OpenAI published a paper on hallucinations in LLMs and they theorize that current training practices reward guessing more than just saying I don't know.
Think about it like a multiple-choice test. If you do not know the answer but take a wild guess, you might get lucky and be right. Leaving it blank guarantees a zero. In the same way, when models are graded only on accuracy, the percentage of questions they get exactly right, they are encouraged to guess rather than say “I don’t know.”
They include a really interesting chart which shows that guessing leads to a slightly higher accuracy rate, but dramatically more hallucinations.
There is a straightforward fix.
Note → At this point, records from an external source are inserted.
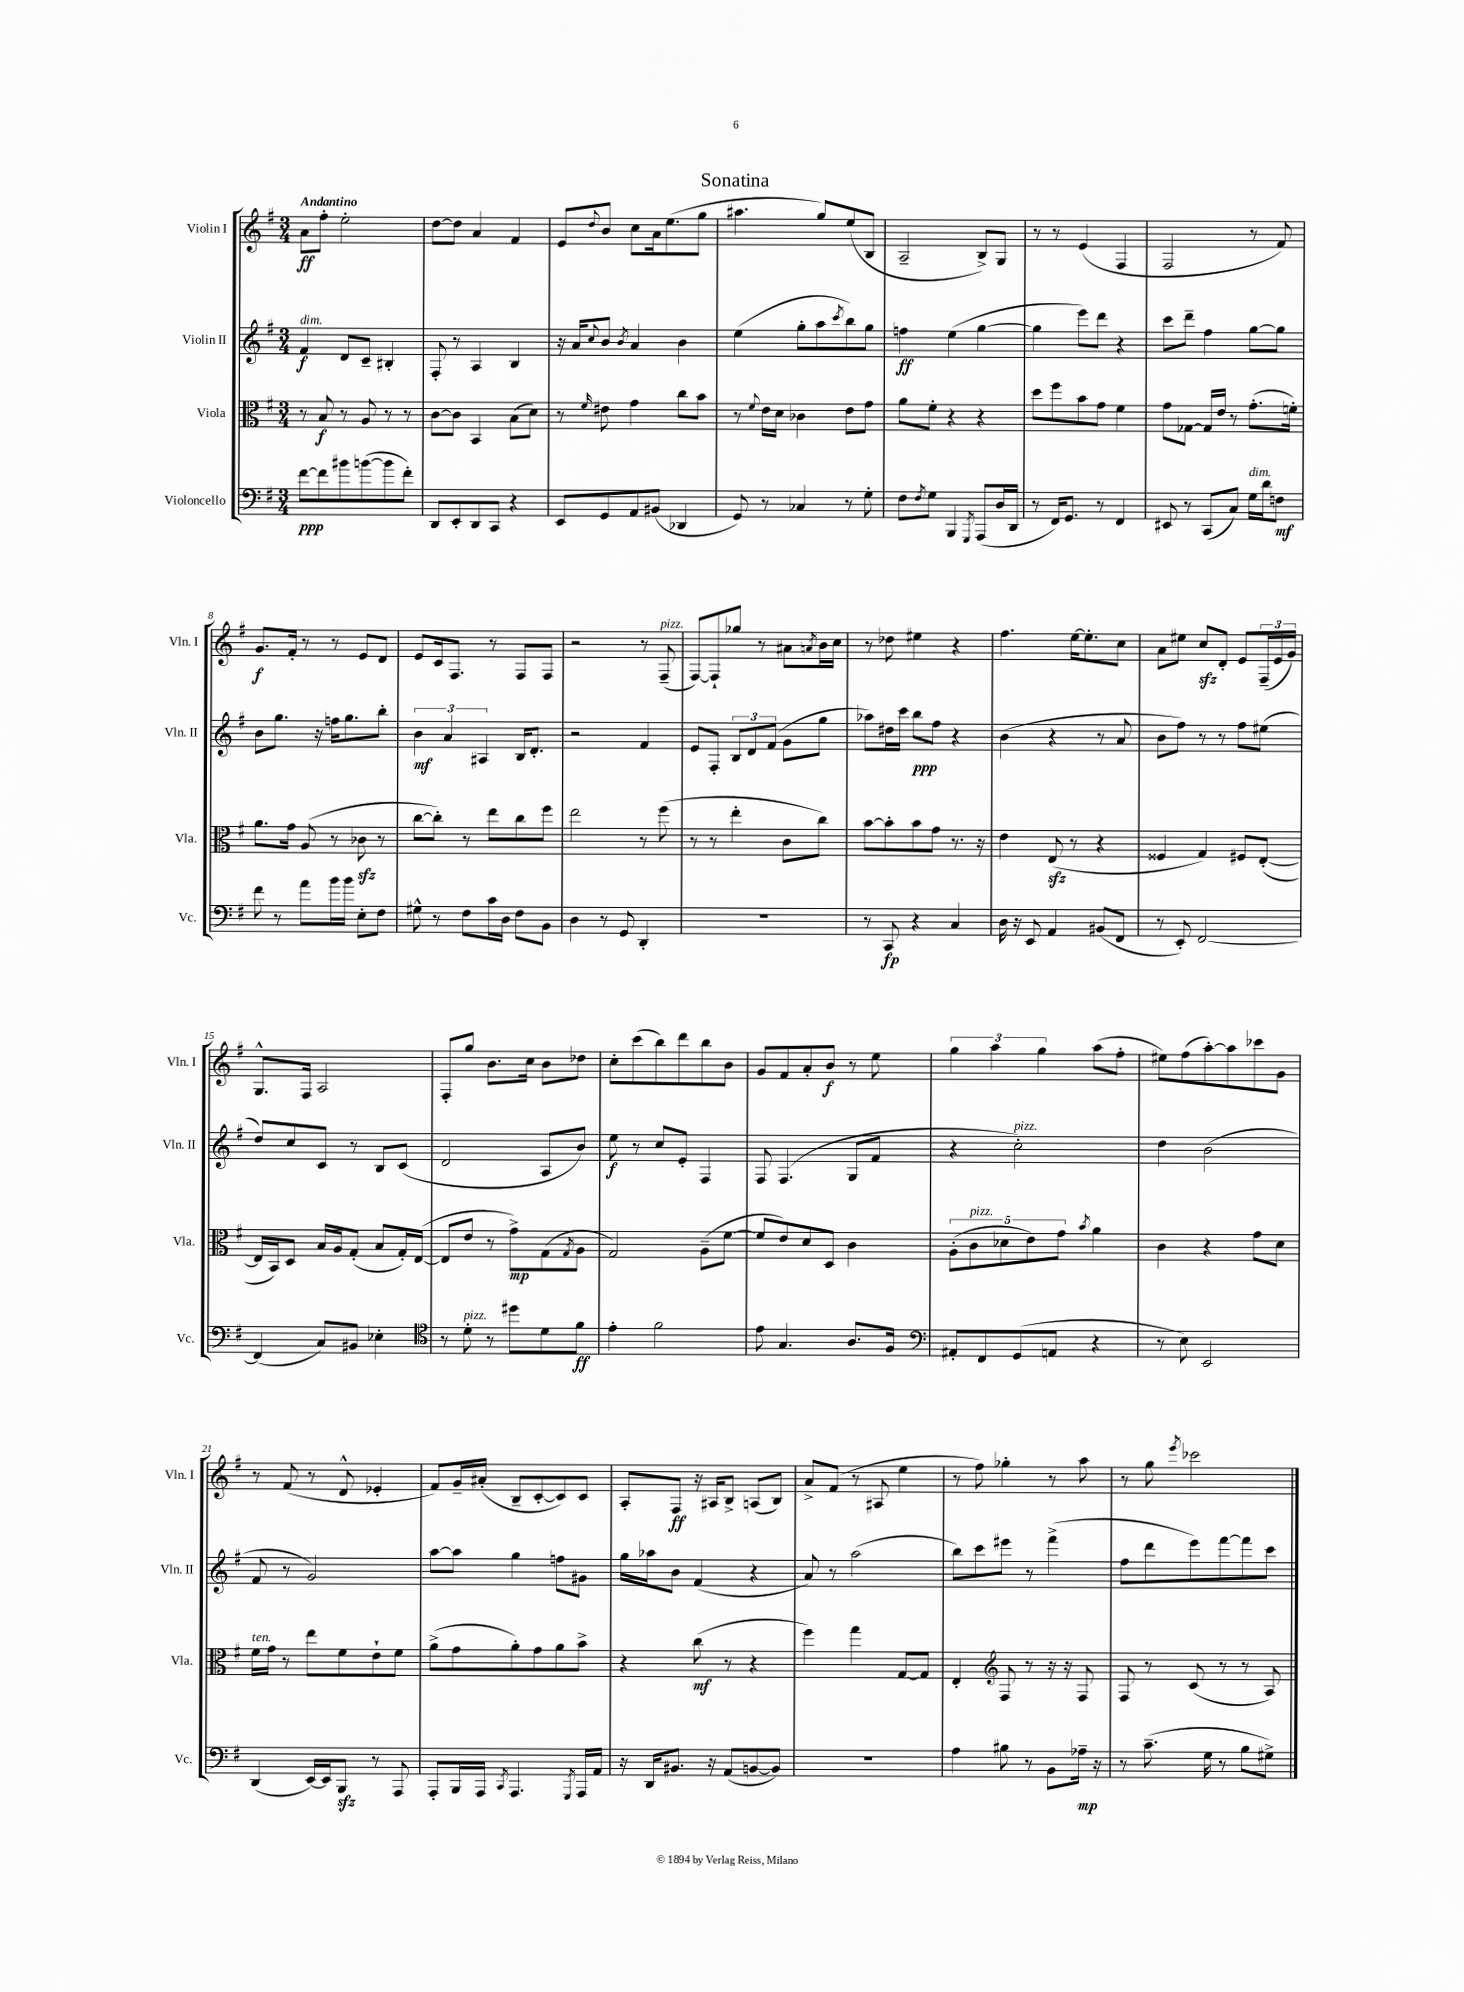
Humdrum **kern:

**kern	**dynam	**kern	**dynam	**kern	**dynam	**kern	**dynam
*part4	*part4	*part3	*part3	*part2	*part2	*part1	*part1
*staff4	*staff4	*staff3	*staff3	*staff2	*staff2	*staff1	*staff1
*I"Violoncello	*	*I"Viola	*	*I"Violin II	*	*I"Violin I	*
*I'Vc.	*	*I'Vla.	*	*I'Vln. II	*	*I'Vln. I	*
*clefF4	*	*clefC3	*	*clefG2	*	*clefG2	*
*k[f#]	*	*k[f#]	*	*k[f#]	*	*k[f#]	*
*M3/4	*	*M3/4	*	*M3/4	*	*M3/4	*
=1	=1	=1	=1	=1	=1	=1	=1
!	!	!	!	!	!	!LO:TX:a:B:t=Andantino	!
!	!	!	!	!LO:TX:a:i:t=dim.	!	!	!
[8f#\L	ppp	8r	.	4f#/	f	8a\L	ff
8f#\]	.	8B/	f	.	.	8ff#'\J	.
8b#X\	.	8r	.	8d/L	.	2ee'\	.
([8bn\	.	8A/	.	8c~/J	.	.	.
8b\]	.	8r	.	4B#X'/	.	.	.
8f#'\J)	.	8r	.	.	.	.	.
=2	=2	=2	=2	=2	=2	=2	=2
8DD/L	.	[8c\L	.	8F#'/	.	[8dd\L	.
8EE'/	.	8c\J]	.	8r	.	8dd\J]	.
8DD/	.	4BB/	.	4A/	.	4a/	.
8CC/J	.	.	.	.	.	.	.
4r	.	(8B\L	.	4B/	.	4f#/	.
.	.	8d\J)	.	.	.	.	.
=3	=3	=3	=3	=3	=3	=3	=3
8EE/L	.	8r	.	16r	.	8e/L	.
.	.	.	.	16a/KL	.	.	.
.	.	16qqf#/	.	8qqcc/	.	8qqdd/	.
8GG/	.	8e#X\	.	8b/J	.	8b/J	.
.	.	.	.	8qb/	.	.	.
8AA/	.	4g\	.	4a/	.	8cc\L	.
(8BB#X/J	.	.	.	.	.	16a\k	.
.	.	.	.	.	.	(8.ee\	.
4DD-X/	.	8cc\L	.	4b\	.	.	.
.	.	8b\J	.	.	.	8gg\J	.
=4	=4	=4	=4	=4	=4	=4	=4
8GG/)	.	8r	.	(4ee\	.	4.aa#X\	.
.	.	8qqf#/	.	.	.	.	.
8r	.	16e\LL	.	.	.	.	.
.	.	16d\JJ	.	.	.	.	.
4C-X/	.	4c-X\	.	8gg'\L	.	.	.
.	.	.	.	8aa\	.	8gg/L)	.
.	.	.	.	8qccc/	.	.	.
8r	.	8e\L	.	8bb\)	.	(8ee/	.
8G'\	.	8g\J	.	8gg\J	.	8B/J	.
=5	=5	=5	=5	=5	=5	=5	=5
8F#\L	.	8a\L	.	4ffn\	ff	2A~/	.
8qF#/	.	.	.	.	.	.	.
8G\J	.	8f#'\J	.	.	.	.	.
4BBB/	.	4r	.	(4ee\	.	.	.
8qGGG/	.	.	.	.	.	.	.
(8AAA/L	.	4r	.	[4gg\	.	8B^/L)	.
16D/L	.	.	.	.	.	8G/J	.
16DD/JJ	.	.	.	.	.	.	.
=6	=6	=6	=6	=6	=6	=6	=6
8r	.	8dd\L	.	4gg\]	.	8r	.
16FF#/KL)	.	8ff#\	.	.	.	8r	.
8.GG/J	.	.	.	.	.	.	.
.	.	8b\	.	8eee\L)	.	(4e/	.
8r	.	8g\J	.	8ddd\J	.	.	.
4FF#/	.	4f#\	.	4r	.	4F#/	.
=7	=7	=7	=7	=7	=7	=7	=7
8EE#X/	.	8g\L	.	8ccc\L	.	2F#/	.
8r	.	[8G-X\J	.	8ddd~\J	.	.	.
(8CC/L	.	16G-/LL]	.	4ff#\	.	.	.
.	.	16e/JJ	.	.	.	.	.
8C/J)	.	8r	.	.	.	.	.
!LO:TX:a:i:t=dim.	!	!	!	!	!	!	!
16G\LL	.	(8.g'\L	.	[8gg\L	.	8r	.
16d\J	.	.	.	.	.	.	.
8Fn\J	mf	.	.	8gg\J]	.	8f#/)	.
.	.	16fn'\Jk)	.	.	.	.	.
!!LO:LB:g=z
=8	=8	=8	=8	=8	=8	=8	=8
8f#\	.	8.a\L	.	8b\L	.	8.g/L	f
8r	.	.	.	8.gg\J	.	.	.
.	.	16g\Jk	.	.	.	16f#'/Jk	.
8a\L	.	(8A/	.	.	.	8r	.
.	.	.	.	16r	.	.	.
16b\L	.	8r	.	16ffn\KL	.	8r	.
16b\JJ	.	.	.	8.gg\	.	.	.
8E'\L	.	8c-Xzz\	.	.	.	8e/L	.
8F#\J	.	8r	.	8bb'\J	.	8d/J	.
=9	=9	=9	=9	=9	=9	=9	=9
8G#X^^\	.	[8cc\L	.	6b\	mf	8e/L	.
8r	.	8cc'\J])	.	.	.	16c/k	.
.	.	.	.	6a/	.	.	.
.	.	.	.	.	.	8.F#/J	.
8F#\L	.	8r	.	.	.	.	.
.	.	.	.	6A#X/	.	.	.
16c\L	.	8ee\L	.	.	.	8r	.
16D\JJ	.	.	.	.	.	.	.
8F#\L	.	8cc\	.	16B/KL	.	8F#/L	.
.	.	.	.	8.d'/J	.	.	.
8BB\J	.	8ff#\J	.	.	.	8F#/J	.
=10	=10	=10	=10	=10	=10	=10	=10
4D\	.	2ee\	.	2r	.	2r	.
8r	.	.	.	.	.	.	.
8GG/	.	.	.	.	.	.	.
4DD'/	.	8r	.	4f#/	.	8r	.
!	!	!	!	!	!	!LO:TX:a:i:t=pizz.	!
.	.	(8ff#\	.	.	.	(8F#~/	.
=11	=11	=11	=11	=11	=11	=11	=11
2.r	.	8r	.	8e/L	.	[8F#/L)	.
.	.	8r	.	8F#'/J	.	8F#`/]	.
.	.	4ee'\	.	12B/L	.	8gg-X/J	.
.	.	.	.	12d/	.	.	.
.	.	.	.	.	.	8r	.
.	.	.	.	(12f#/J	.	.	.
.	.	8c\L	.	8g\L	.	8a#X\L	.
.	.	.	.	.	.	8qan/	.
.	.	8cc\J)	.	8gg\J	.	16b\L	.
.	.	.	.	.	.	16cc\JJ	.
=12	=12	=12	=12	=12	=12	=12	=12
8r	.	[8b\L	.	8aa-X\L)	.	8r	.
8CC/	fp	8b'\]	.	16dd#X\L	.	8dd-X\	.
.	.	.	.	16ccc\JJ	.	.	.
4r	.	8b\	.	8bb\L	ppp	4ee#X\	.
.	.	8g\J	.	8ff#\J	.	.	.
4C/	.	8.r	.	4r	.	4r	.
.	.	16r	.	.	.	.	.
=13	=13	=13	=13	=13	=13	=13	=13
16D\	.	4e\	.	(4b\	.	4.ff#\	.
16r	.	.	.	.	.	.	.
8EE/	.	.	.	.	.	.	.
4AA/	.	(8Ezz/	.	4r	.	.	.
.	.	8r	.	.	.	[16ee\KL	.
.	.	.	.	.	.	8.ee'\]	.
(8BB#X/L	.	4r	.	8r	.	.	.
8FF#/J	.	.	.	8a/	.	8cc\J	.
=14	=14	=14	=14	=14	=14	=14	=14
8r	.	4F##X/	.	8b\L	.	8a\L	.
8EE'/)	.	.	.	8ff#\J)	.	8ee#X\J	.
[2FF#/	.	4G/)	.	8r	.	8cczz/L	.
.	.	.	.	8r	.	8d'/J	.
.	.	8F#X/L	.	8ff#\L	.	8e/L	.
.	.	([8E'/J	.	(8ee#X\J	.	(24F#~/L	.
.	.	.	.	.	.	24e/	.
.	.	.	.	.	.	24g/JJ)	.
!!LO:LB:g=z
=15	=15	=15	=15	=15	=15	=15	=15
(4FF#/]	.	16E/LL]	.	8dd/L)	.	8.G^^/L	.
.	.	16BB/J)	.	.	.	.	.
.	.	8D/J	.	8cc/	.	.	.
.	.	.	.	.	.	16F#/Jk	.
8C/L)	.	16B/LL	.	8c/J	.	2A/	.
.	.	16A/J	.	.	.	.	.
8BB#X/J	.	(8G'/J	.	8r	.	.	.
4E-X'\	.	8B/L	.	8B/L	.	.	.
.	.	16G'/L)	.	(8c/J	.	.	.
.	.	([16E/JJ	.	.	.	.	.
=16	=16	=16	=16	=16	=16	=16	=16
*clefC4	*	*	*	*	*	*	*
8r	.	8E/L]	.	2d/	.	8F#'/L	.
!LO:TX:a:i:t=pizz.	!	!	!	!	!	!	!
8d'\	.	8e/J	.	.	.	8gg/J	.
8r	.	8r	.	.	.	8.b\L	.
8dd#X\L	.	8g^\L)	mp	.	.	.	.
.	.	.	.	.	.	16cc\Jk	.
8d\	.	(8G\	.	8A/L	.	8b\L	.
.	.	8qG/	.	.	.	.	.
8f#\J	ff	8A\J	.	8b/J)	.	8dd-X\J	.
=17	=17	=17	=17	=17	=17	=17	=17
4e'\	.	2G/)	.	8ee\	f	8cc'\L	.
.	.	.	.	8r	.	(8ccc\	.
2f#\	.	.	.	8cc/L	.	8bb\)	.
.	.	.	.	8e'/J	.	8ddd\	.
.	.	(8A~\L	.	4F#/	.	8bb\	.
.	.	[8f#\J	.	.	.	8b\J	.
=18	=18	=18	=18	=18	=18	=18	=18
8e\	.	8f#/L]	.	8F#/	.	8g/L	.
4.G/	.	8e/)	.	(4.F#/	.	8f#/	.
.	.	8d/	.	.	.	8a'/	.
.	.	8D/J	.	.	.	8b/J	f
8.A/L	.	4c\	.	8G/L	.	8r	.
.	.	.	.	8f#/J	.	8ee\	.
16F#/Jk	.	.	.	.	.	.	.
=19	=19	=19	=19	=19	=19	=19	=19
*clefF4	*	*	*	*	*	*	*
8AA#X'/L	.	(10A'\L	.	4r	.	6gg\	.
!	!	!LO:TX:a:i:t=pizz.	!	!	!	!	!
.	.	10c\	.	.	.	.	.
8FF#/	.	.	.	.	.	.	.
.	.	.	.	.	.	6aa\	.
.	.	10d-X\	.	.	.	.	.
!	!	!	!	!LO:TX:a:i:t=pizz.	!	!	!
(8GG/	.	.	.	2cc'\)	.	.	.
.	.	10e\)	.	.	.	.	.
.	.	.	.	.	.	6gg\	.
8AAn/J	.	.	.	.	.	.	.
.	.	10g\J	.	.	.	.	.
.	.	8qb/	.	.	.	.	.
4r	.	4a\	.	.	.	(8aa\L	.
.	.	.	.	.	.	8ff#'\J	.
=20	=20	=20	=20	=20	=20	=20	=20
8r	.	4c\	.	4dd\	.	8ee#X\L)	.
8E\)	.	.	.	.	.	(8ff#\	.
2EE/	.	4r	.	(2b\	.	[8aa'\)	.
.	.	.	.	.	.	8aa\]	.
.	.	8g\L	.	.	.	8ccc-X\	.
.	.	8d\J	.	.	.	8g\J	.
!!LO:LB:g=z
=21	=21	=21	=21	=21	=21	=21	=21
!	!	!LO:TX:a:i:t=ten.	!	!	!	!	!
(4DD/	.	16f#\LL	.	8f#/	.	8r	.
.	.	16g\JJ	.	.	.	.	.
.	.	8r	.	8r	.	(8f#/	.
[16EE/LL)	.	8ee\L	.	2g/)	.	8r	.
16EE/J]	.	.	.	.	.	.	.
8BBBzz/J	.	8f#\	.	.	.	8d^^/	.
8r	.	8e`\	.	.	.	4e-X'/	.
8AAA/	.	8f#\J	.	.	.	.	.
=22	=22	=22	=22	=22	=22	=22	=22
8AAA'/L	.	(8a^\L	.	[8aa\L	.	8f#/L)	.
16BBB/L	.	8g\	.	8aa\J]	.	16g~/L	.
16AAA/JJ	.	.	.	.	.	(16a#X'/JJ	.
8qCC/	.	.	.	.	.	.	.
4.AAA/	.	8a'\)	.	4gg\	.	8B~/L	.
.	.	8g\	.	.	.	[8c'/	.
.	.	8a\	.	8ffn\L	.	8c/])	.
8qGGG/	.	.	.	.	.	.	.
16AAA/LL	.	8b^\J	.	8g#X\J	.	8c/J	.
16AA/JJ	.	.	.	.	.	.	.
=23	=23	=23	=23	=23	=23	=23	=23
16r	.	4r	.	16gg\LL	.	8A'/L	.
16DD/KL	.	.	.	16aa-X\J	.	.	.
8.BB#X/J	.	.	.	8b\J	.	8F#/J	ff
.	.	(8cc\	mf	(4f#/	.	16r	.
16r	.	.	.	.	.	16A#X/KL	.
(8AA/L	.	8r	.	.	.	8B^/J	.
[8BBn/	.	4r	.	4r	.	(8An/L	.
8BB/J])	.	.	.	.	.	8B/J)	.
=24	=24	=24	=24	=24	=24	=24	=24
2.r	.	4ff#\)	.	8a/)	.	8a^/L	.
.	.	.	.	8r	.	(8f#/J	.
.	.	4gg\	.	(2aa\	.	8r	.
.	.	.	.	.	.	8A#X/	.
.	.	[8G/L	.	.	.	4ee\	.
.	.	8G/J]	.	.	.	.	.
=25	=25	=25	=25	=25	=25	=25	=25
4A\	.	4E'/	.	8bb\L)	.	8r	.
.	.	.	.	8ccc\	.	8ff#\)	.
*	*	*clefG2	*	*	*	*	*
8B#X\	.	8F#/	.	8eee#X\J	.	4gg-X'\	.
8r	.	8r	.	8r	.	.	.
8BB\L	.	16r	.	(4fff#^\	.	8r	.
.	.	16r	.	.	.	.	.
16A-X~\Jk	mp	8F#/	.	.	.	8aa\	.
16r	.	.	.	.	.	.	.
=26	=26	=26	=26	=26	=26	=26	=26
8r	.	8F#/	.	8ff#\L	.	8r	.
(8.c~\	.	8r	.	8ddd\	.	8gg\	.
.	.	.	.	.	.	8qeee/	.
.	.	(8c/	.	8eee\)	.	2ccc-X\	.
16G\	.	.	.	.	.	.	.
8r	.	8r	.	[8fff#\	.	.	.
8B\L	.	8r	.	8fff#\]	.	.	.
8G#X^\J)	.	8A/)	.	8ccc\J	.	.	.
==	==	==	==	==	==	==	==
*-	*-	*-	*-	*-	*-	*-	*-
Penalize confident errors more than you penalize uncertainty, and give partial credit for appropriate expressions of uncertainty. This idea is not new. Some standardized tests have long used versions of negative marking for wrong answers or partial credit for leaving questions blank to discourage blind guessing. Several research groups have also explored evaluations that account for uncertainty and calibration.
They also go into why next-word generation is prone to hallucinations:
Spelling and parentheses follow consistent patterns, so errors there disappear with scale. But arbitrary low-frequency facts, like a pet’s birthday, cannot be predicted from patterns alone and hence lead to hallucinations. Our analysis explains which kinds of hallucinations should arise from next-word prediction. Ideally, further stages after pretraining should remove them, but this is not fully successful for reasons described in the previous section.
The paper isn't long. Interesting read.